Hindsight plugs into most of the popular coding agents and AI assistants through its MCP server, direct SDK integrations, and hooks. If you're already running one of these tools, adding persistent memory is usually a few lines of config.

### Coding agents

**Claude Code** - Hindsight has first-class support through [hooks](https://hindsight.vectorize.io/integrations). Every conversation gets captured automatically, and relevant context is recalled on each prompt. You can also connect it as an [MCP server](https://hindsight.vectorize.io/sdks/integrations/local-mcp) for more control over when memories are stored and retrieved.

**[OpenCode](/opencode-setup-guide/)** - There's a [community plugin](https://hindsight.vectorize.io/integrations) that auto-retains conversations and recalls context on session start. It adds retain, recall, and reflect tools directly into OpenCode's tool palette.

**[OpenClaw](/clawdbot-setup-guide/)** - Hindsight integrates with OpenClaw to add memory capabilities to Claude-based agent workflows. The production memory infrastructure includes server-side access control and a plugin with auto-managed embeddings.

**Codex CLI** - Similar to the Claude Code integration, Hindsight hooks capture conversations and recall context automatically.

**Zed** - The Zed editor's AI assistant gets long-term memory through Hindsight's MCP server. Add it as an HTTP transport entry in Zed's MCP configuration.

**Cursor** - Connect Hindsight as an MCP server to give Cursor persistent memory across coding sessions.

### AI assistants and frameworks

**[Hermes Agent](/hermes-agent-setup-guide/)** - Hindsight serves as the memory backend for the Hermes multi-agent messaging framework. If you're running Hermes, this replaces the built-in MEMORY.md and session search with a more capable vector-based system.

**[Agno](/agno-get-start/)** - There's a direct integration for Agno agents. Instead of SQLite-backed chat history, you get structured long-term memory with entity extraction and semantic search.

**[Obsidian](https://obsidian.md)** - Through the MCP server, you can connect Obsidian's AI plugins to Hindsight for persistent memory across your notes and research workflows.

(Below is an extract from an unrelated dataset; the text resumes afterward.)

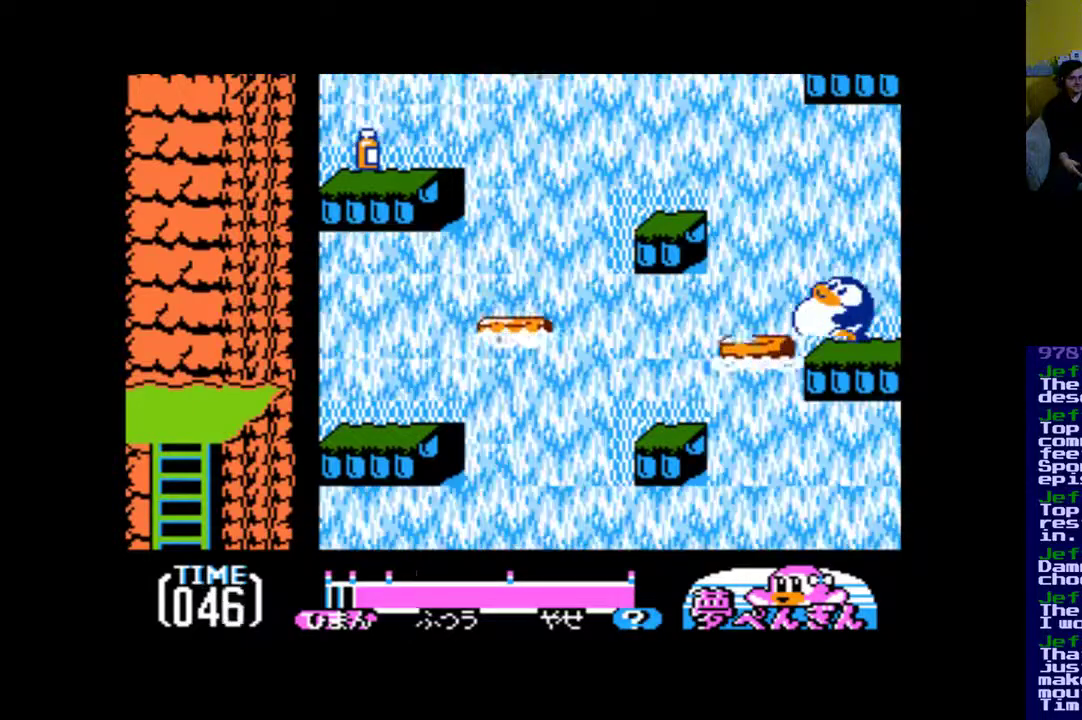
{"buttons": [], "events": []}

**n8n** - A community node for n8n workflows adds retain, recall, and reflect operations. Drop it into any workflow alongside Slack, Sheets, OpenAI, and 400+ other integrations.

### MCP server

The most flexible option is the MCP server itself. It works with any MCP-compatible client:

```bash
# Connect Claude Code
claude mcp add --transport http hindsight http://localhost:8888/mcp/

# Or use single-bank mode for a specific memory bank
claude mcp add --transport http hindsight http://localhost:8888/mcp/my-bank/
```

The MCP server exposes 29 tools including retain, recall, reflect, mental model management, directive creation, and memory browsing. See the [full integrations list](https://hindsight.vectorize.io/integrations) for all supported tools.

## What's next

Once Hindsight is running, here are some things to try:

- **Wire it into an existing agent** using the LLM wrapper for automatic memory management
- **Create separate memory banks** for different projects or users to keep memories organized
- **Set up the [Hindsight MCP server](https://github.com/vectorize-io/hindsight)** to give coding agents like Claude or Cursor persistent memory across sessions
- **Monitor memory growth** through the web UI's entity browser to understand what your agent is learning
- **Compare with [Cognee](/cognee-vs-hindsight/)** if you also need knowledge extraction from documents and multimodal data

Hindsight is one of those tools that gets more valuable the longer you run it. The first few days of memories are useful. A few months in, the agent starts making connections you didn't explicitly tell it about. That's the mental models kicking in, and it's where the real value shows up.